Node selection policy
  • Service components such as ZooKeeper, DBServcie, KrbServer, and LdapServer are fundamental for stable cluster running. Therefore, their nodes cannot be deleted.
  • Core nodes are used to store cluster service data. When shrinking a cluster, data on the nodes to be deleted must be fully migrated to other nodes. Therefore, perform follow-up operations after cluster shrinking only when all services are decommissioned, such as making nodes exit MRS Manager and deleting ECSs. When you select nodes, prefer healthy nodes that store a small volume of data and whose instances can be decommissioned to avoid node decommission failure. For example, if DataNodes are installed on Core nodes in an analysis cluster, healthy DataNodes that store a small volume of data will be preferred.
  • Task nodes are computing nodes and are not used to store cluster data. Therefore, node data migration is not involved. When shrinking a cluster, prefer nodes whose health status is BadUnknown, or Partially Healthy. You can view health status of nodes on the instance management page after logging in to MRS Manager.

Cluster shrinking verification policies

Component decommissioning restrictions vary. Cluster shrinking is allowed only after all component decommissioning restrictions are complied with. Table 1 describes the component decommissioning restrictions.

Table 1 Component decommissioning restrictions

Component

Decommissioning Restriction

HDFS/DataNode

Restriction: The total volume of HDFS data must not exceed 80% of total volume of the shrunk HDFS cluster.

Cause: This ensures that there is sufficient available space to store existing data and some space can be reserved.

HBase/RegionServer

Restriction: Total available memory of RegionServers on nodes excluding nodes to be deleted must be greater than 1.2 times of the memory used by RegionServers on the nodes to be deleted.

Cause: Regions on a node to be decommissioned will be migrated to other nodes. Therefore, available memory of other nodes must be sufficient to bear regions migrated from the decommissioned node.

Kafka/Broker

Restriction: After shrinking, the number of nodes must not be fewer than the maximum number for topic replicas and the used Kafka disk space must not exceed 80% of the total Kafka disk space of the cluster.

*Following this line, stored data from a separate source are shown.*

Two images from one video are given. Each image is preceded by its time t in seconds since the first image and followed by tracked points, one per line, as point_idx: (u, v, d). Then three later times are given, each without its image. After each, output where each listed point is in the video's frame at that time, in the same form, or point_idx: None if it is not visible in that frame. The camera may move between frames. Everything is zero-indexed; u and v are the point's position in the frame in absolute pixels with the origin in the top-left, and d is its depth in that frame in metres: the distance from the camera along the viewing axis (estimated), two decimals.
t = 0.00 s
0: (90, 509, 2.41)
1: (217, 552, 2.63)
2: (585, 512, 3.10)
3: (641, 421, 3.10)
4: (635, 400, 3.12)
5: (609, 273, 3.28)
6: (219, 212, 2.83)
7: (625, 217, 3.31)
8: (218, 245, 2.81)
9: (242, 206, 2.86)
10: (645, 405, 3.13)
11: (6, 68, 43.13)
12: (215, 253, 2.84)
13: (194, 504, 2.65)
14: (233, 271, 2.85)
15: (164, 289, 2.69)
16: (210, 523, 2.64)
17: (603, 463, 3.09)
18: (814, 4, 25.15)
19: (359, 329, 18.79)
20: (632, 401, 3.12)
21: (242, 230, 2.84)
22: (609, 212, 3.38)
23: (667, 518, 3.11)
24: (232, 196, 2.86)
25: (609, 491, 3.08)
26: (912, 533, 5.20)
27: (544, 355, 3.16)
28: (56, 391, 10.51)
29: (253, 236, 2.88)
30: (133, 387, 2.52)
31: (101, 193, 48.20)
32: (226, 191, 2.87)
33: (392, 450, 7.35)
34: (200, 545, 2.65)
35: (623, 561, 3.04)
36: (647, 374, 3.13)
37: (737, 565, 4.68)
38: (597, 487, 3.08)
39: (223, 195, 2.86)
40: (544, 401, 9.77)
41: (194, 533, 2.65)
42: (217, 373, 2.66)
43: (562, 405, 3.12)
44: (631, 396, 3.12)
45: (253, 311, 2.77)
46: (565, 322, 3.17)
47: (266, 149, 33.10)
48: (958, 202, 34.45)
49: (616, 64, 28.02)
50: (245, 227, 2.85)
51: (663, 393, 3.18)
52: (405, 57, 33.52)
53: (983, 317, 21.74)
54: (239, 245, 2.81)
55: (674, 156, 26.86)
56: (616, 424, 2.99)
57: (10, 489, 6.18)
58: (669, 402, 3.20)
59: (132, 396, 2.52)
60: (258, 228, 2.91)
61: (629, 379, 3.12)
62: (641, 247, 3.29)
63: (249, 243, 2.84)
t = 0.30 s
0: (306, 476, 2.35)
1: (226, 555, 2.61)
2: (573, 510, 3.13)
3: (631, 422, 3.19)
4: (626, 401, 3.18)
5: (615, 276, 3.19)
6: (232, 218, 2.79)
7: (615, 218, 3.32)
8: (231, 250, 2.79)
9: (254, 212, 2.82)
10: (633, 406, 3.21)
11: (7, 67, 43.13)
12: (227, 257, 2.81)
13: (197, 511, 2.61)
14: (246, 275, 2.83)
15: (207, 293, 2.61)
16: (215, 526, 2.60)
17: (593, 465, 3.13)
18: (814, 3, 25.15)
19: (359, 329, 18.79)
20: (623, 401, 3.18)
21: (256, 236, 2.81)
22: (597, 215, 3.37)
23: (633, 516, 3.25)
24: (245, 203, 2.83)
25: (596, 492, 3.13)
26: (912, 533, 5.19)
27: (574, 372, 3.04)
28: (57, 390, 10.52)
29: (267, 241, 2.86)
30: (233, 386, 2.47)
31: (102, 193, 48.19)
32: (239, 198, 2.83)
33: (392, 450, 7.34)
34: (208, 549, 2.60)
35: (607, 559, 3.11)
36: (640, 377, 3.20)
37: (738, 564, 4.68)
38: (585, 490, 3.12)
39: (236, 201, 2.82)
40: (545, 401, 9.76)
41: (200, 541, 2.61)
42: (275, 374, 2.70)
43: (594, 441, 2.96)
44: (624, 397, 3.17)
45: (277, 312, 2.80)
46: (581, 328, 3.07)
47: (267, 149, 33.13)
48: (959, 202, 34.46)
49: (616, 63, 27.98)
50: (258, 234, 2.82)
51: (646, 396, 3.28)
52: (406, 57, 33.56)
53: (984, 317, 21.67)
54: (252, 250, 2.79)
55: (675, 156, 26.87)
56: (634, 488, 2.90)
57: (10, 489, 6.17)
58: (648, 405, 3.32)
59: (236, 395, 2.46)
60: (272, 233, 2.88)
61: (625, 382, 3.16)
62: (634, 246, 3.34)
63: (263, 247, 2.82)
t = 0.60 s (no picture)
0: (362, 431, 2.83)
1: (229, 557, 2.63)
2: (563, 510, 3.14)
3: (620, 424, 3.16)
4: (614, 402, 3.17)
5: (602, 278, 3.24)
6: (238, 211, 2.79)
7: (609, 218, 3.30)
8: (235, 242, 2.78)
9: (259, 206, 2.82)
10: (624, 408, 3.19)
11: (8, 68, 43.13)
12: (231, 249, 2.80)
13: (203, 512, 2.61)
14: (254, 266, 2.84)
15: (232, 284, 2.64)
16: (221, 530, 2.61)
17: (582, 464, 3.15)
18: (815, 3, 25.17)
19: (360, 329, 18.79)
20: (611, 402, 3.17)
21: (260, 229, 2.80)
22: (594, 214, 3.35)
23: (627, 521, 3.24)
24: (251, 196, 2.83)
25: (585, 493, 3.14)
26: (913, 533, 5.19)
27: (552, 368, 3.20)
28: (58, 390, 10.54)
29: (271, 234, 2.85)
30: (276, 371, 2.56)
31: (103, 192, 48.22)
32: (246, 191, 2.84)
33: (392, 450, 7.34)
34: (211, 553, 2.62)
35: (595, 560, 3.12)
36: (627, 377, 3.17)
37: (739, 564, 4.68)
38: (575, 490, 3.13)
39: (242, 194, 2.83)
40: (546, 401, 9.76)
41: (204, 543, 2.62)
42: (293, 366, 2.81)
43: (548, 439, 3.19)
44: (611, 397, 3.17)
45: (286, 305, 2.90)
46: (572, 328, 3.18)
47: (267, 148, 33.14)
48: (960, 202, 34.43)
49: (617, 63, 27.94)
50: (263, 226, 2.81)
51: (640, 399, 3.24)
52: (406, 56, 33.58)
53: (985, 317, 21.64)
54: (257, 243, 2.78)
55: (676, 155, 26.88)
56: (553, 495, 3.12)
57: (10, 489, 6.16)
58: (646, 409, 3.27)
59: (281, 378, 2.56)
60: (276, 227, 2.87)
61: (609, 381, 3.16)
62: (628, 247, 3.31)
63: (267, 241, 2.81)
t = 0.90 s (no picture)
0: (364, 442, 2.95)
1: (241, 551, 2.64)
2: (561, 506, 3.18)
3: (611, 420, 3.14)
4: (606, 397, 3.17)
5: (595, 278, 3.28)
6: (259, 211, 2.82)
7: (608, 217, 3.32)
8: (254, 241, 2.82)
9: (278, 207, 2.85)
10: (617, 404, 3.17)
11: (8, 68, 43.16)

Cause: This avoids insufficient disk space after cluster shrinking.

Storm/ Supervisor

Restriction: The number of slots in the shrunk cluster must be sufficient to run the submitted jobs.

Cause: This prevents resources from being insufficient to execute streaming processing tasks.

Flume/FlumeServer

Restriction: If FlumeServer is installed and Flume tasks have been configured on a node, the node cannot be deleted.

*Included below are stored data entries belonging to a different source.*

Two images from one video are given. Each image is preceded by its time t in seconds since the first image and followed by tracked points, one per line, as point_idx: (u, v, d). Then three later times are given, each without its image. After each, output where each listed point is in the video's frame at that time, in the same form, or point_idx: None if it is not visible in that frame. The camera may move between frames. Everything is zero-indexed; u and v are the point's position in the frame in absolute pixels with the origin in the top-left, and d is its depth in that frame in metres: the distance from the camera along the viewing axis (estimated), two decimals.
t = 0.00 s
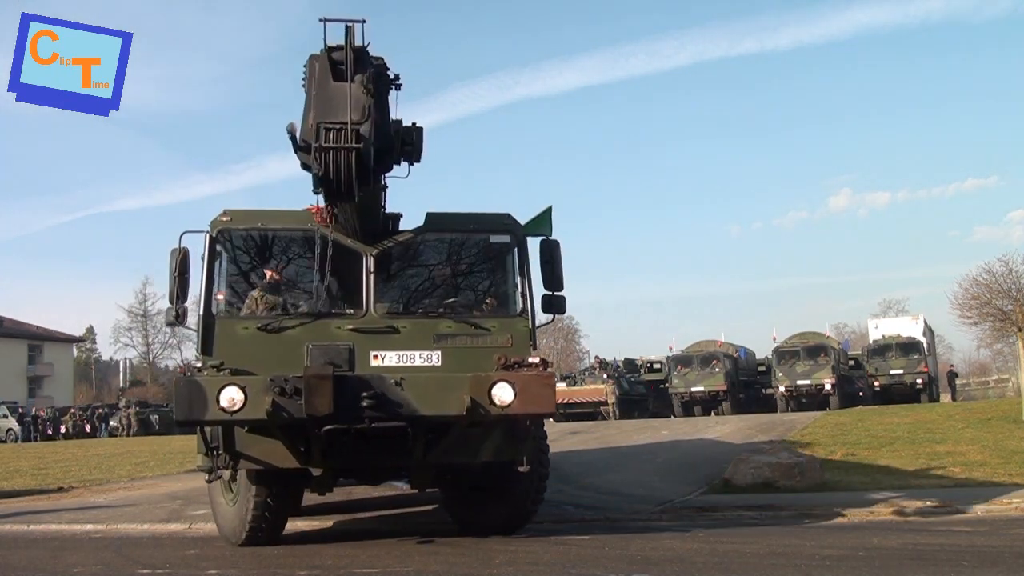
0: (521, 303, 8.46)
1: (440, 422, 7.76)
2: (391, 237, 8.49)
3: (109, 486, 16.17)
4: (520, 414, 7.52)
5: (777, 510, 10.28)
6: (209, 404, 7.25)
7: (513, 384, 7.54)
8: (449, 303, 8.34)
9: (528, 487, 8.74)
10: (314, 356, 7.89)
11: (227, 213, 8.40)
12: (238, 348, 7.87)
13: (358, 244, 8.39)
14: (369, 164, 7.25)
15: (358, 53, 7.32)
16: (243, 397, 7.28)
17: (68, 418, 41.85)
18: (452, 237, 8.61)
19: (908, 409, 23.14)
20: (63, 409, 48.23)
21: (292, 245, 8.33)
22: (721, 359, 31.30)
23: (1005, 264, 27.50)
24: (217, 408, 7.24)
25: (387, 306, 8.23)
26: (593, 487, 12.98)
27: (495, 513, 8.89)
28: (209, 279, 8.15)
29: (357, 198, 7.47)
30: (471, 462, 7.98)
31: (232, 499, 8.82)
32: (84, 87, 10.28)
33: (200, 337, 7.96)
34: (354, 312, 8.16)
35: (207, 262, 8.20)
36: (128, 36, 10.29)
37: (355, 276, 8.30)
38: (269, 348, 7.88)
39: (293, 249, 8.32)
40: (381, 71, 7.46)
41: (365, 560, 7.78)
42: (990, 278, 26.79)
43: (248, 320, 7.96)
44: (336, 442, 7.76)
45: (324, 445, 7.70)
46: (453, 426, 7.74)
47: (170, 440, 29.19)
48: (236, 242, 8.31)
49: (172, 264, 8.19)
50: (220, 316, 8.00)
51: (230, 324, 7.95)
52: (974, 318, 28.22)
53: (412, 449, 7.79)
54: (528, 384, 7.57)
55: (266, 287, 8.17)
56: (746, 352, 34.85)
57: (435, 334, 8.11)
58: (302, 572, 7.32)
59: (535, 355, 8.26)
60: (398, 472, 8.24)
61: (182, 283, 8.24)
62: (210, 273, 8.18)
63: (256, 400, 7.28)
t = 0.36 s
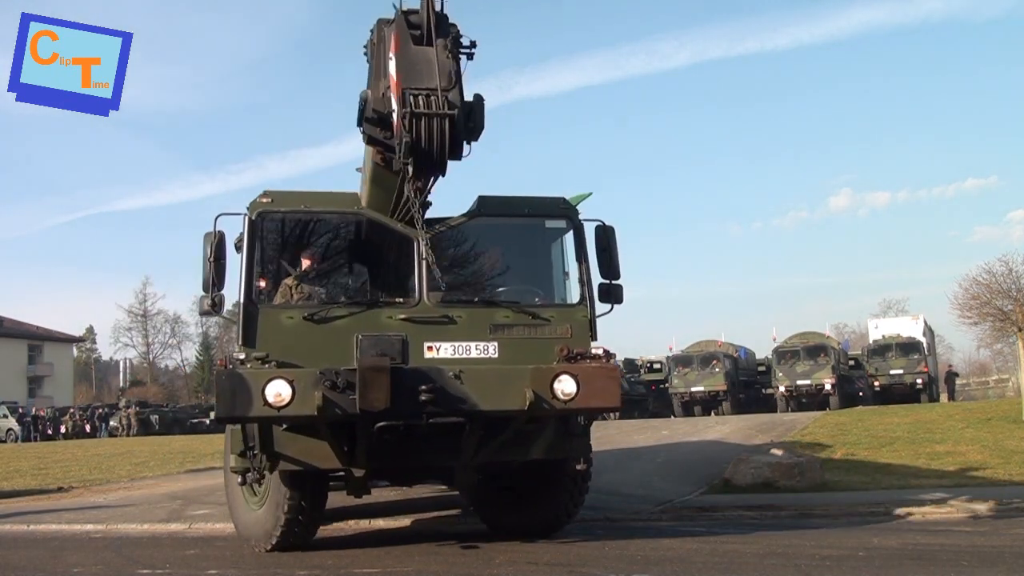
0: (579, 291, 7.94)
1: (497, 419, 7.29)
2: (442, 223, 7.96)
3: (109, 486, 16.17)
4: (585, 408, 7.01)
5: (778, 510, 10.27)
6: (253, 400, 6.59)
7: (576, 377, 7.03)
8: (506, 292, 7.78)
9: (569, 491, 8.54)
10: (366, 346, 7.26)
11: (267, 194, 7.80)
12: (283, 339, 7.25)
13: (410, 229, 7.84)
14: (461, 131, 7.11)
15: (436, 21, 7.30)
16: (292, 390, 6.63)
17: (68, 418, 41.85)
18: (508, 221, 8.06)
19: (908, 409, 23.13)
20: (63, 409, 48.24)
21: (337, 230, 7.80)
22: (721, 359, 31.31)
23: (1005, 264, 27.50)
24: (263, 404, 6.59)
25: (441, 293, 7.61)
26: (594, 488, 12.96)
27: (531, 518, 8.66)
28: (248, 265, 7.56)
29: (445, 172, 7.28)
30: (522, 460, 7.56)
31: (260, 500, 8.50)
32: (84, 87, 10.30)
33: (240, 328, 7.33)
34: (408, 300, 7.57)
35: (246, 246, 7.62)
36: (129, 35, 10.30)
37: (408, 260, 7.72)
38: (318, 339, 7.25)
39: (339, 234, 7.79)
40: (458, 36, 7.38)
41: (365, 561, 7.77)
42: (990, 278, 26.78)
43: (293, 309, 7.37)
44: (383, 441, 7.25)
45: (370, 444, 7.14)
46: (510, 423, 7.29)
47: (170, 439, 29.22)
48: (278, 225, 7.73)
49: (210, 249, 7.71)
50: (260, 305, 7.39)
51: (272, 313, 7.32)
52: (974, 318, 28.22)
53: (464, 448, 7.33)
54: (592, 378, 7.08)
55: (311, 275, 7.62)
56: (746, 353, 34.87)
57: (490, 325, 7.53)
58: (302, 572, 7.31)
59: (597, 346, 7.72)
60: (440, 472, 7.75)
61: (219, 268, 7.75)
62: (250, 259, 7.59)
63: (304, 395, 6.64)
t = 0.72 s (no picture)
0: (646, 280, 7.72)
1: (566, 414, 7.04)
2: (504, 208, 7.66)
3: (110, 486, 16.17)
4: (661, 404, 6.86)
5: (778, 510, 10.27)
6: (314, 398, 6.30)
7: (651, 371, 6.90)
8: (573, 282, 7.55)
9: (618, 493, 8.32)
10: (431, 339, 6.98)
11: (317, 176, 7.42)
12: (344, 333, 6.92)
13: (472, 215, 7.59)
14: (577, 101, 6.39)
15: None
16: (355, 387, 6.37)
17: (68, 418, 41.84)
18: (571, 207, 7.79)
19: (909, 410, 23.13)
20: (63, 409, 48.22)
21: (394, 219, 7.51)
22: (721, 359, 31.31)
23: (1005, 263, 27.49)
24: (324, 402, 6.31)
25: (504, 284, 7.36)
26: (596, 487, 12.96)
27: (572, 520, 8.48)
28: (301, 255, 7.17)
29: (552, 150, 6.56)
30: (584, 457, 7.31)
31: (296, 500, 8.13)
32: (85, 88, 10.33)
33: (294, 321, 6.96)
34: (473, 289, 7.30)
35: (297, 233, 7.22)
36: (128, 36, 10.99)
37: (470, 247, 7.46)
38: (380, 332, 6.93)
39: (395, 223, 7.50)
40: None
41: (366, 561, 7.76)
42: (990, 278, 26.76)
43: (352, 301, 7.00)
44: (450, 435, 6.93)
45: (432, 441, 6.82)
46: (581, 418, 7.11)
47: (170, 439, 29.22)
48: (332, 212, 7.37)
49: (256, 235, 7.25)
50: (317, 295, 7.02)
51: (329, 304, 6.96)
52: (974, 318, 28.20)
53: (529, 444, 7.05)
54: (667, 372, 6.91)
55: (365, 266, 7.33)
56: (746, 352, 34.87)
57: (558, 316, 7.29)
58: (302, 572, 7.30)
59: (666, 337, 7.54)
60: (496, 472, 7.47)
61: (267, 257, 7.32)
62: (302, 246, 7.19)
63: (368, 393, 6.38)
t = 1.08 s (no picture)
0: (732, 268, 7.31)
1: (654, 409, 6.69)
2: (585, 189, 7.23)
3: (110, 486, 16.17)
4: (755, 397, 6.57)
5: (778, 510, 10.28)
6: (401, 392, 5.88)
7: (744, 366, 6.60)
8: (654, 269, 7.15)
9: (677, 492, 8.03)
10: (516, 330, 6.51)
11: (394, 153, 6.97)
12: (428, 321, 6.44)
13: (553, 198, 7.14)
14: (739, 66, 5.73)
15: None
16: (444, 379, 5.96)
17: (68, 418, 41.83)
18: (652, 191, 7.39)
19: (908, 410, 23.15)
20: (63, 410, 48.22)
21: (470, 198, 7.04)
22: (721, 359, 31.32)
23: (1006, 263, 27.47)
24: (411, 396, 5.88)
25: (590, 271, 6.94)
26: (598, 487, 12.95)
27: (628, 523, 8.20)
28: (377, 236, 6.66)
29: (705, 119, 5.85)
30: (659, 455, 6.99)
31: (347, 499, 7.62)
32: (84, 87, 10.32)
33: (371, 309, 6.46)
34: (558, 277, 6.87)
35: (373, 211, 6.75)
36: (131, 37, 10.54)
37: (552, 231, 7.03)
38: (464, 321, 6.47)
39: (473, 203, 7.04)
40: None
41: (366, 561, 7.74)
42: (990, 278, 26.76)
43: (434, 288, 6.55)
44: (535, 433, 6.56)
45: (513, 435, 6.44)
46: (670, 416, 6.83)
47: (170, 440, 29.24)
48: (405, 194, 6.89)
49: (330, 214, 6.81)
50: (397, 280, 6.55)
51: (411, 290, 6.50)
52: (974, 318, 28.19)
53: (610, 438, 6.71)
54: (760, 367, 6.61)
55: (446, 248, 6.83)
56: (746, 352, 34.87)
57: (645, 306, 6.87)
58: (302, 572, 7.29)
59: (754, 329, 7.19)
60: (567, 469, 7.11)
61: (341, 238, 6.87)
62: (379, 226, 6.72)
63: (457, 387, 5.96)
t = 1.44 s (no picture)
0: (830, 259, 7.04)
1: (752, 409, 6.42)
2: (688, 170, 6.91)
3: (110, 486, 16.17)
4: (859, 394, 6.34)
5: (778, 510, 10.28)
6: (513, 381, 5.55)
7: (849, 359, 6.37)
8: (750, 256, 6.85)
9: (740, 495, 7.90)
10: (623, 317, 6.20)
11: (495, 125, 6.52)
12: (540, 304, 6.12)
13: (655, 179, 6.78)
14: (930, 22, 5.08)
15: None
16: (556, 367, 5.64)
17: (68, 418, 41.81)
18: (749, 176, 7.06)
19: (908, 410, 23.15)
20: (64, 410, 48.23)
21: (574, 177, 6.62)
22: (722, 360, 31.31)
23: (1006, 263, 27.47)
24: (524, 383, 5.56)
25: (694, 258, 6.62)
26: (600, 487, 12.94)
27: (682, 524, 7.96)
28: (484, 213, 6.26)
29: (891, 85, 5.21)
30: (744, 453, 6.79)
31: (413, 500, 7.11)
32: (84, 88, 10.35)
33: (476, 289, 6.06)
34: (662, 262, 6.53)
35: (475, 188, 6.33)
36: (129, 37, 10.50)
37: (654, 213, 6.67)
38: (570, 305, 6.15)
39: (569, 181, 6.60)
40: None
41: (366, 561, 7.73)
42: (990, 278, 26.76)
43: (542, 271, 6.20)
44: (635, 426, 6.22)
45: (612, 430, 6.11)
46: (764, 416, 6.61)
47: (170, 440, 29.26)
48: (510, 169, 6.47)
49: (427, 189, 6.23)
50: (507, 261, 6.17)
51: (519, 272, 6.15)
52: (974, 318, 28.18)
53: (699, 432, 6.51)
54: (863, 361, 6.39)
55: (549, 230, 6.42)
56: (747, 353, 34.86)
57: (750, 295, 6.62)
58: (303, 572, 7.28)
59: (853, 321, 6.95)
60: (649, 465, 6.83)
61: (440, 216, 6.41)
62: (481, 202, 6.28)
63: (570, 376, 5.64)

Cause: This prevents the deployed service applications from being mistakenly deleted.

Procedure

  1. Log in to the MRS management console.
  2. Click in the upper-left corner on the management console and select Region and Project.
  3. Choose Clusters > Active Clusters, select a running cluster, and click its name to switch to the cluster information page.
  4. Click Resize Cluster and go to the Resize Cluster page.

    This operation can be performed only on a running cluster in which all nodes are running.

  5. Set Node Type to Core Node or Task Node and configure the Nodes After Resize parameter.
  6. On the Resize Cluster page, click OK.
  7. In the Shrink Node dialog box, click OK.

    Cluster shrinking is explained as follows:
    • During shrinking: The cluster status is Shrinking. The submitted jobs will be executed and you can submit new jobs. You are not allowed to continue to shrink or terminate the cluster. You are advised not to restart the cluster or modify the cluster configuration.
    • Successful shrinking: The cluster status is Running. The resources used after node reduction are charged.
    • Failed shrinking: The cluster status is Running. You are allowed to execute jobs and shrink the cluster again.

    After the cluster shrink is successful, you can view node information on the cluster information page.